L’otium du peuple

Ce qui est bien, quand on apprend par les journaux la mort de quelqu’un, c’est qu’on apprend souvent aussi son existence par la même occasion. De Bernard Stiegler je ne connaissais que le nom. Maintenant, j’en sais un peu plus, pour avoir lu sa nécrologie samedi dans Le Monde, ainsi qu’un fort intéressant article qu’il avait fait paraître dans le même journal en avril dernier, sur son expérience du confinement.

Il voyait dans celui-ci « l’occasion d’une réflexion de très grande ampleur sur la possibilité et la nécessité de changer nos vies », et l’avènement éventuel de ce qu’il avait appelé un « otium du peuple » : « revalorisation du silence, des rythmes que l’on se donne, plutôt qu’on ne s’y plie, d’une pratique très parcimonieuse et raisonnée des médias et de tout ce qui, survenant du dehors, distrait l’homme d’être un homme. »

« Otium du peuple » ? L’idée m’a fait lever un sourcil. L’otium, c’est le temps non marchand, hors travail, celui qu’on ne vend pas pour de l’argent. Comment créer les conditions de sa popularisation ? Et comment s’y prendre pour le valoriser ? Une des pistes que proposait Stiegler consistait à s’inspirer du modèle des intermittents du spectacle, « qui ne trouvent des emplois intermittents que pour autant qu’ils cultivent un tel otium, c’est-à-dire une fructification de leurs singularités ».

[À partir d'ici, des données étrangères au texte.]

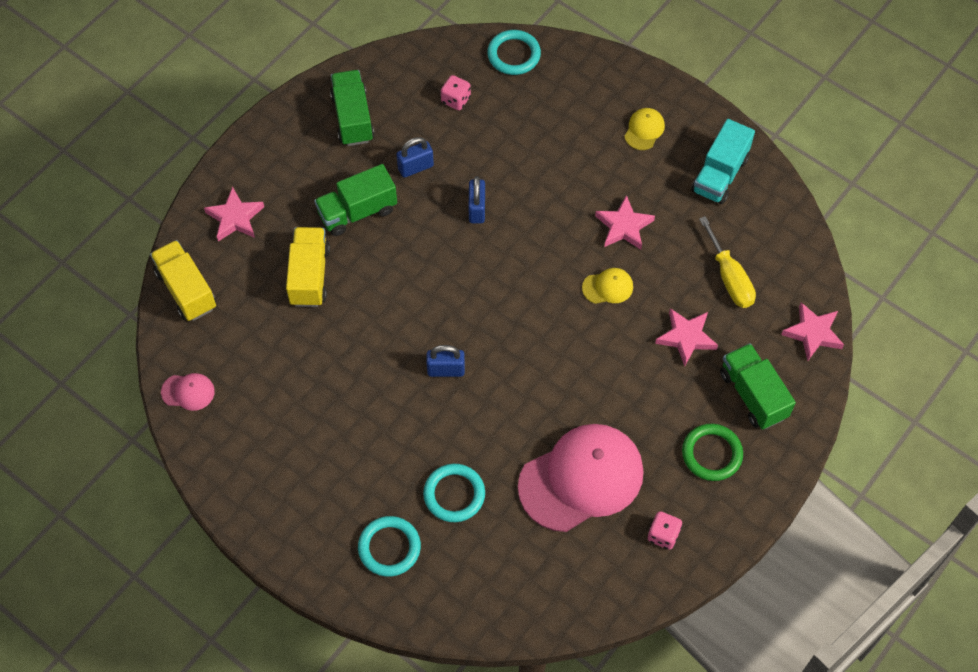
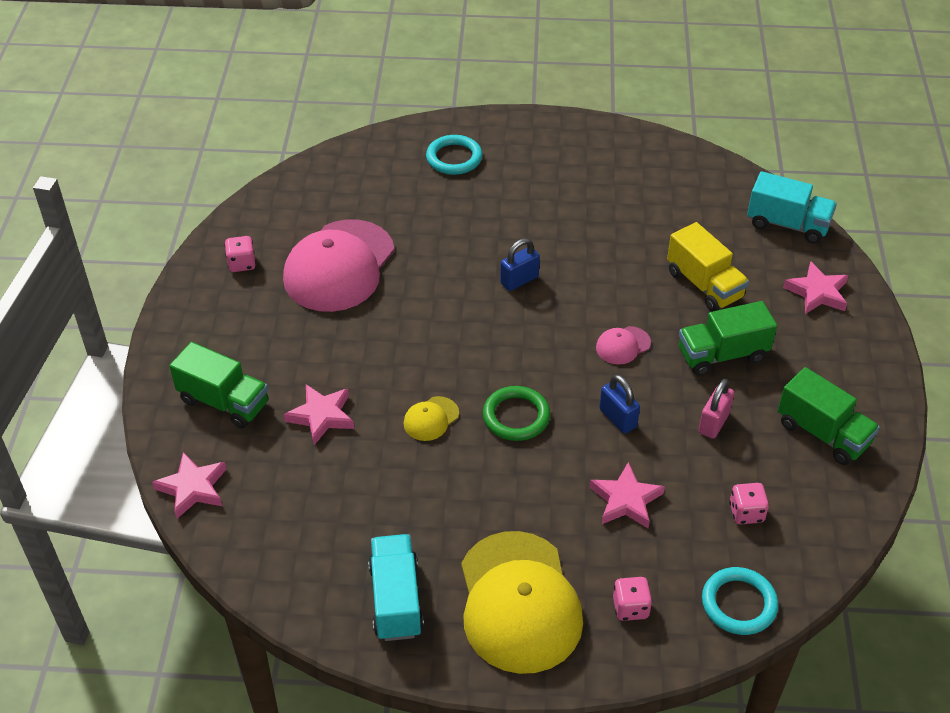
camera: 145 degrees right, 15 degrees down
yellow truck [150,240,216,321] -> turquoise truck [747,171,837,244]
pink cap [161,373,215,411] -> pink cap moved to [596,326,651,364]
green truck [314,164,397,236] -> green truck turned 135 degrees counterclockwise [679,301,777,376]
blue padlock [396,137,434,178] -> pink padlock [698,379,734,439]
turquoise ring [423,464,485,522] -> none
pink star [595,195,655,250] -> pink star moved to [590,462,665,528]
yellow cap [624,108,665,150] -> yellow cap [461,531,583,674], size x2.38
green ring [682,424,743,481] -> green ring moved to [483,386,550,441]
yellow screwdriver [699,216,756,308] -> none
none -> pink dice [613,577,652,621]

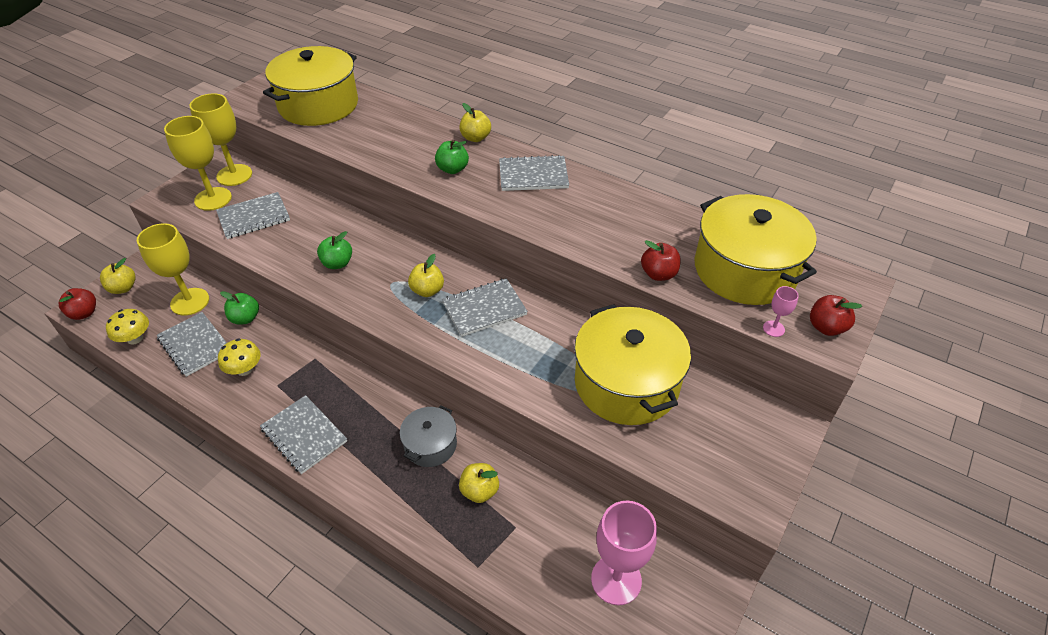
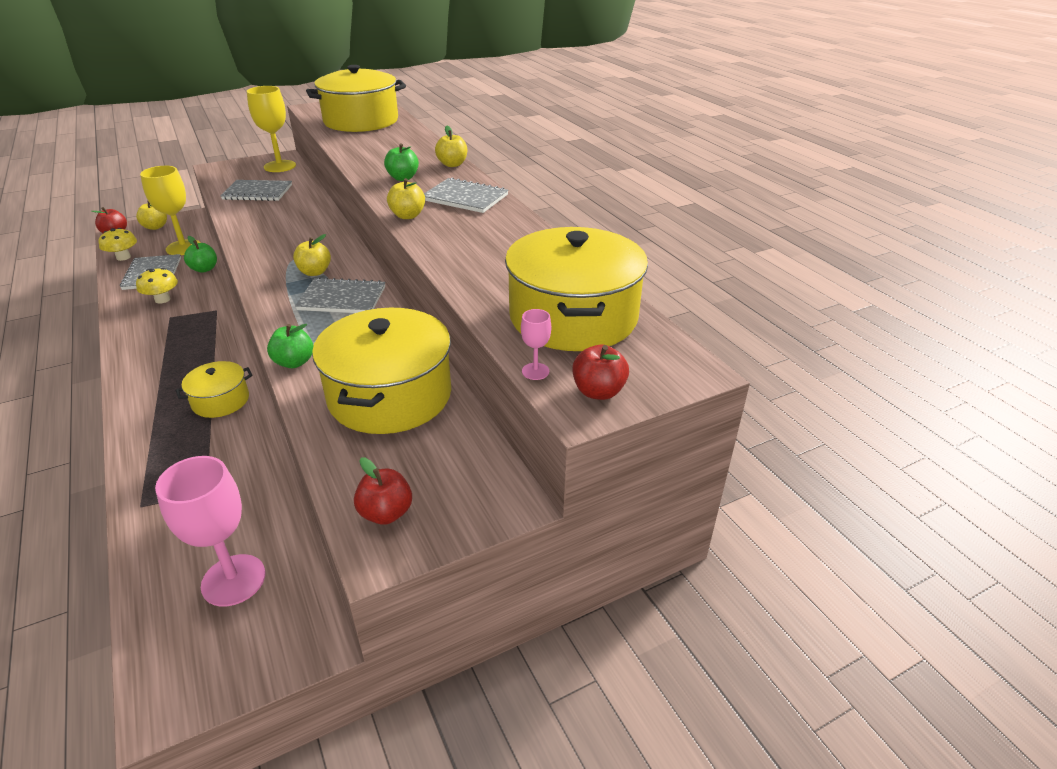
camera: 30 degrees right, 10 degrees down
yellow goblet [164,116,232,211] -> none
grey notebook [260,395,347,474] -> none
green apple [317,231,352,269] -> green apple moved to [267,324,313,368]
grey pot [400,405,457,467] -> yellow pot [175,361,253,418]
yellow apple [459,463,499,503] -> yellow apple moved to [387,178,425,219]
red apple [641,240,681,281] -> red apple moved to [354,457,412,525]

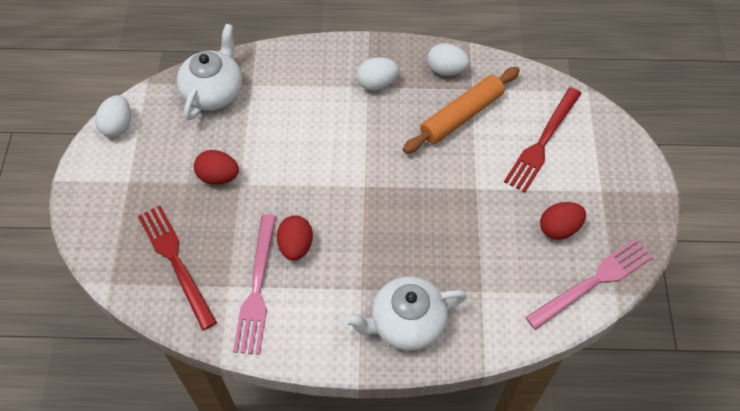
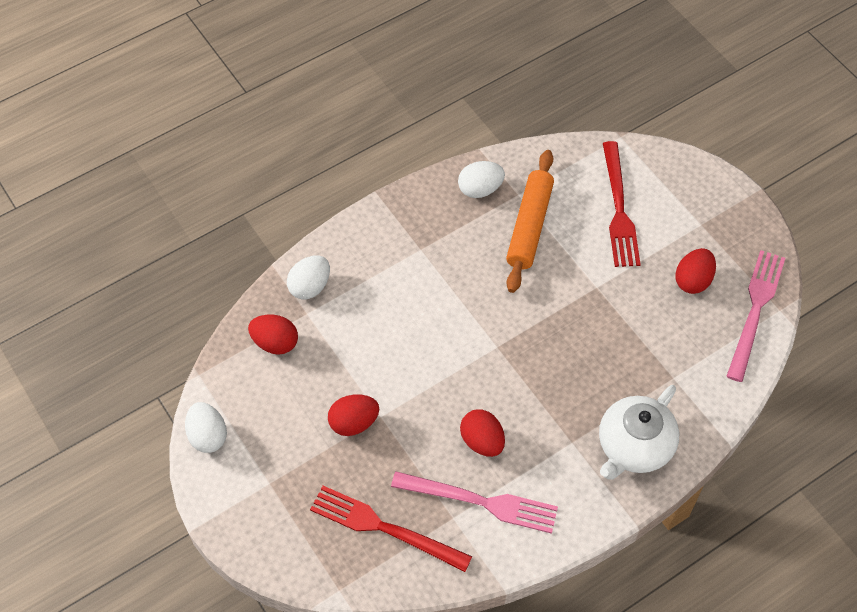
camera: 35 degrees left, 0 degrees up
white teapot [177,24,242,120] -> red egg [248,315,298,355]
pink fork [233,214,276,355] -> pink fork turned 45 degrees counterclockwise [391,471,558,534]
white egg [356,57,399,91] -> white egg moved to [287,255,330,299]

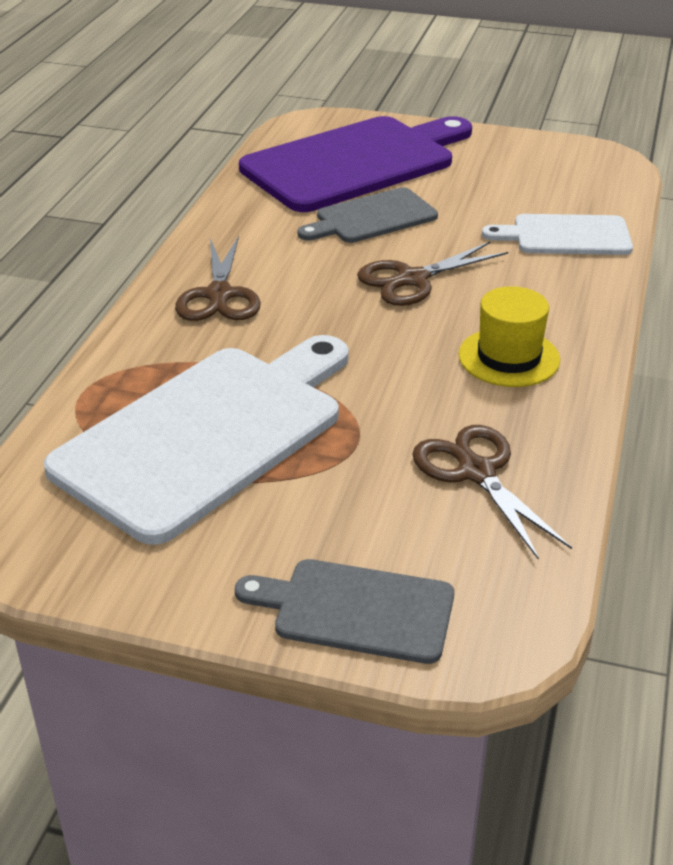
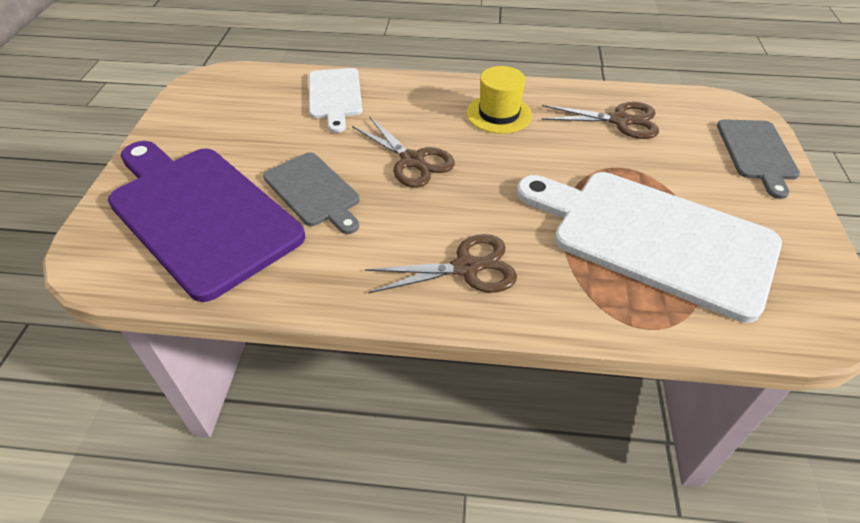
camera: 100 degrees left, 10 degrees up
brown scissors [413,425,572,560] -> brown scissors turned 135 degrees counterclockwise [541,102,659,139]

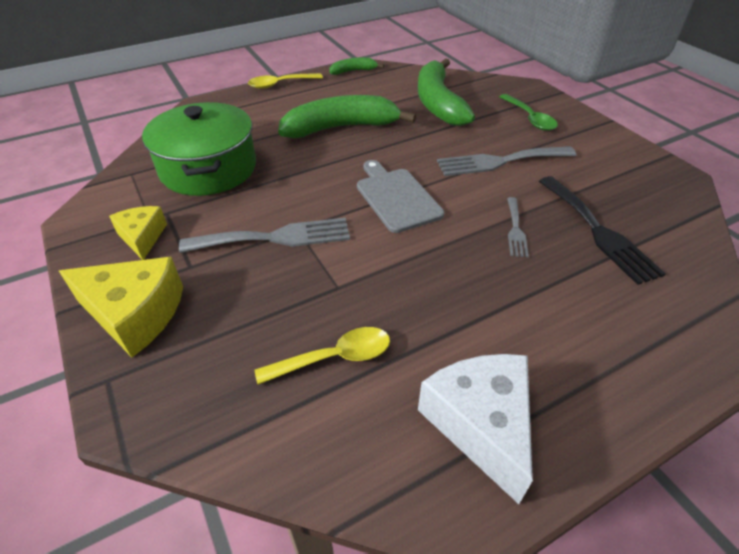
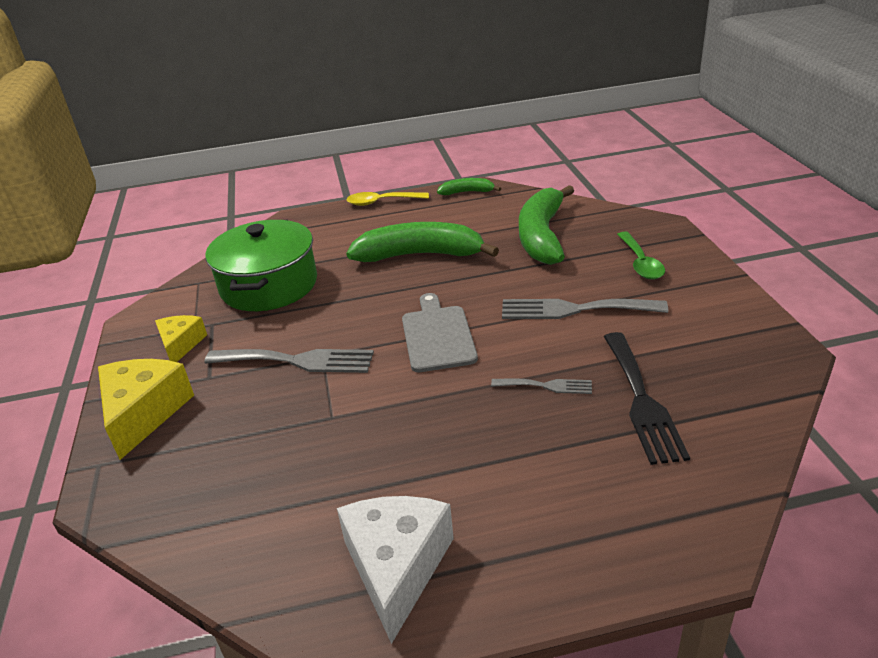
camera: 20 degrees right, 10 degrees down
yellow cheese [59,257,183,357] -> yellow cheese turned 120 degrees counterclockwise [98,359,194,460]
yellow spoon [254,327,390,385] -> none
grey fork [507,197,529,257] -> grey fork turned 105 degrees counterclockwise [491,379,592,394]

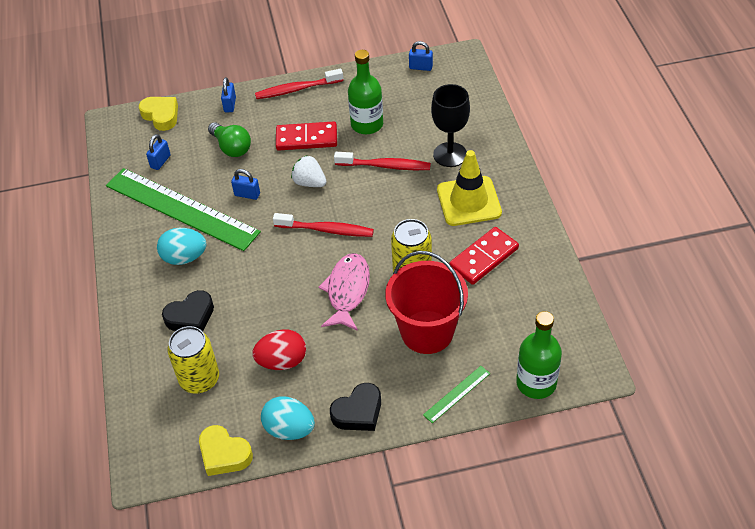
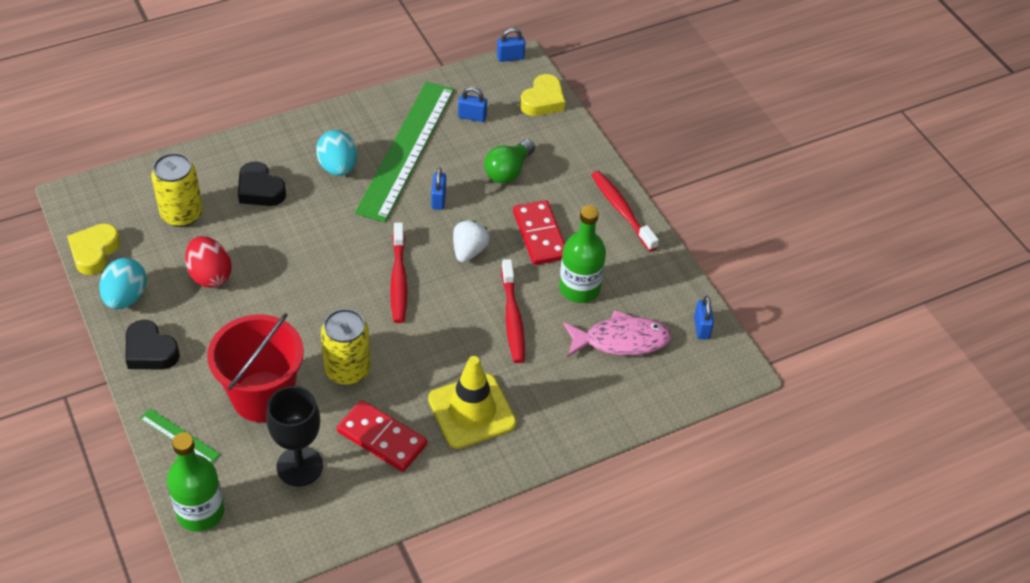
camera: 70 degrees right, 0 degrees up
blue padlock [221,77,236,112] -> blue padlock moved to [497,28,525,62]
pink fish [319,253,370,331] -> pink fish moved to [563,310,672,357]
black goblet [431,84,470,167] -> black goblet moved to [266,386,323,487]

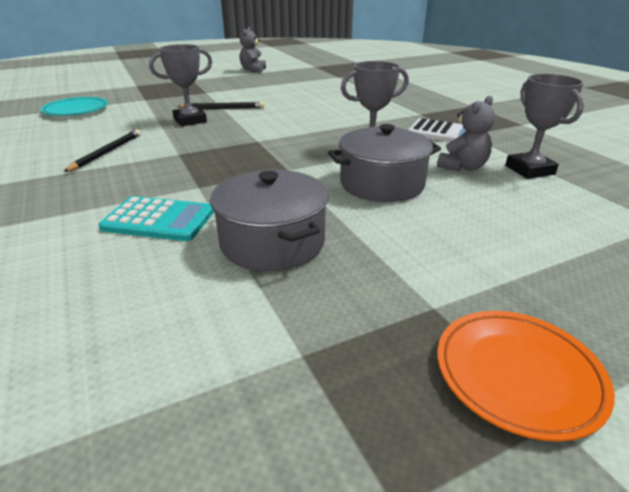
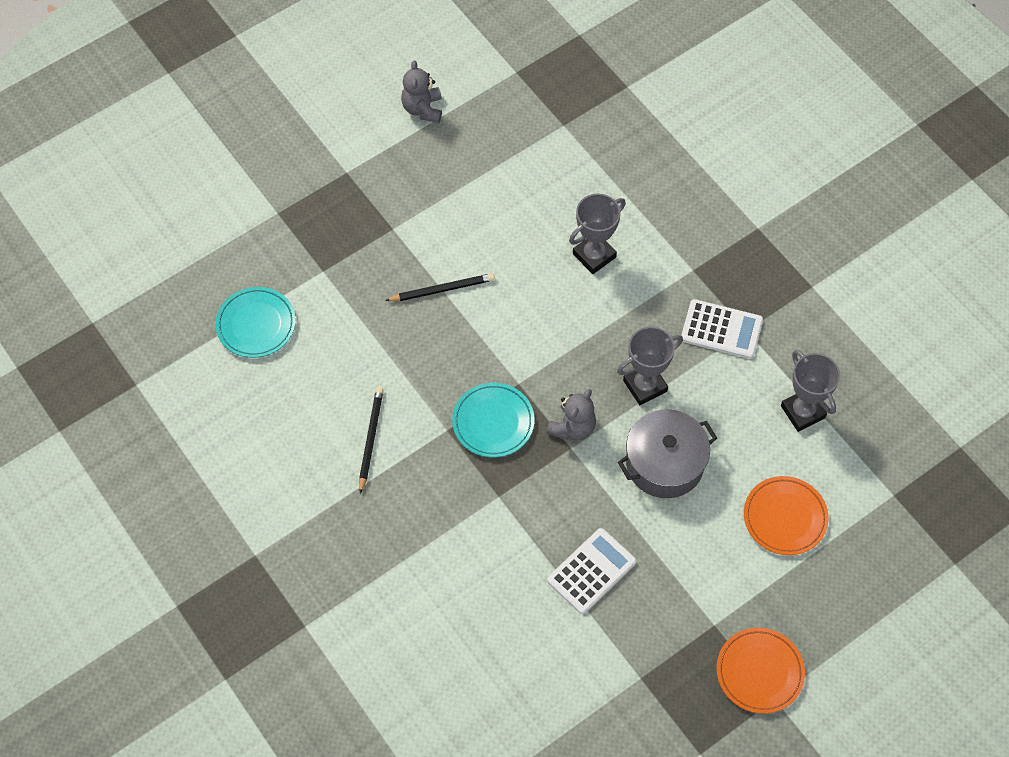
camera: 10 degrees left, 30 degrees up
turquoise calculator [99,196,214,241] -> none
grey trophy [149,44,212,126] -> grey trophy moved to [569,193,626,274]
grey pot [210,170,329,271] -> white calculator [547,528,636,614]
grey teddy bear [437,96,495,171] -> grey teddy bear moved to [547,389,596,440]
none -> turquoise plate [452,383,534,458]
none -> orange plate [744,476,829,555]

Royal Clown Company © Christophe Raynaud de Lage

L’idée est séduisante (quoiqu’assez paradoxale à mon sens), c’est pourquoi je la reproduis ici, mais je me sens bien incapable d’y réfléchir plus avant. Pour reprendre mon mot de vendredi, je suis déjà trop nonchalant de la fructification de ma singularité propre pour prétendre approcher les moyens de développer celles des autres, et pour m’encombrer par surcroît de philosophie politique, pour laquelle je ne me reconnais ni goût ni talent.